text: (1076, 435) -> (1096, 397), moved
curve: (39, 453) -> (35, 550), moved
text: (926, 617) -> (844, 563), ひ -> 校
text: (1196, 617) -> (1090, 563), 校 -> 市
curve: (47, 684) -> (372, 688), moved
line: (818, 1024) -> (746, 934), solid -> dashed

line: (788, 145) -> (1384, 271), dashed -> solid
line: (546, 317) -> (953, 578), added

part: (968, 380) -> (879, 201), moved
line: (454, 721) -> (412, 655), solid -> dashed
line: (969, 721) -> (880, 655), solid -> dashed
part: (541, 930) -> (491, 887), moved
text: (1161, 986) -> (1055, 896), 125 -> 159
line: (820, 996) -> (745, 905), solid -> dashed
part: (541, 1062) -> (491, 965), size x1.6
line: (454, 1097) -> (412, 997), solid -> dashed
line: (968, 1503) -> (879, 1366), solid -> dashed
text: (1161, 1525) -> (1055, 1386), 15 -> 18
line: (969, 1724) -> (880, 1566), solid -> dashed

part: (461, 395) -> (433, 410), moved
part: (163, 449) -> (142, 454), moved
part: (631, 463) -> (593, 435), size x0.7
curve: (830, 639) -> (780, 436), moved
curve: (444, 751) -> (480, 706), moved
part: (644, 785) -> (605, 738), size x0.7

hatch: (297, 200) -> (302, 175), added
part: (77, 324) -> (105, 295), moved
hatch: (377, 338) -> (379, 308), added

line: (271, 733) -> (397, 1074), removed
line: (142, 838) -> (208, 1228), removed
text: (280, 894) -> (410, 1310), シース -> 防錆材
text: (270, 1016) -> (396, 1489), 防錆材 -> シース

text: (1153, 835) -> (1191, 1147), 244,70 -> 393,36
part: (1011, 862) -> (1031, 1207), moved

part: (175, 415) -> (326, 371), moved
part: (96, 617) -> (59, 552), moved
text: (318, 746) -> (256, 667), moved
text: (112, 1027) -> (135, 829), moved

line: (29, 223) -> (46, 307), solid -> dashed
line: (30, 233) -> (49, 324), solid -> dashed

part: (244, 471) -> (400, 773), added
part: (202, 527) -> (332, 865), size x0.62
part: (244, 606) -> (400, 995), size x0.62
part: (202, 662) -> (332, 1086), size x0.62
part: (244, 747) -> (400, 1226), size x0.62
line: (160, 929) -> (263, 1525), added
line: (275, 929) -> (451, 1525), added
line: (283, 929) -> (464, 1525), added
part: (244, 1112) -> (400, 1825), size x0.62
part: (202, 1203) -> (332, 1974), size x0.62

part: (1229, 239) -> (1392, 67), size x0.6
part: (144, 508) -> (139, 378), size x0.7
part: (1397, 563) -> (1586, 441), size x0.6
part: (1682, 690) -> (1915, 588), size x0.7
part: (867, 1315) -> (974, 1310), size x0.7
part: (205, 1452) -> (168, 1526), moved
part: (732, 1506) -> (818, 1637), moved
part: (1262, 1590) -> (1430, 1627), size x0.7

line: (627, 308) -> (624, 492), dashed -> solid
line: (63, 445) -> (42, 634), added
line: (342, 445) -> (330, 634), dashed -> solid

※ ※ ※

TASK TO CARRY OUT
The response must contain every line from the listing above in which the string "curve" appears.

OUTPUT
curve: (39, 453) -> (35, 550), moved
curve: (47, 684) -> (372, 688), moved
curve: (830, 639) -> (780, 436), moved
curve: (444, 751) -> (480, 706), moved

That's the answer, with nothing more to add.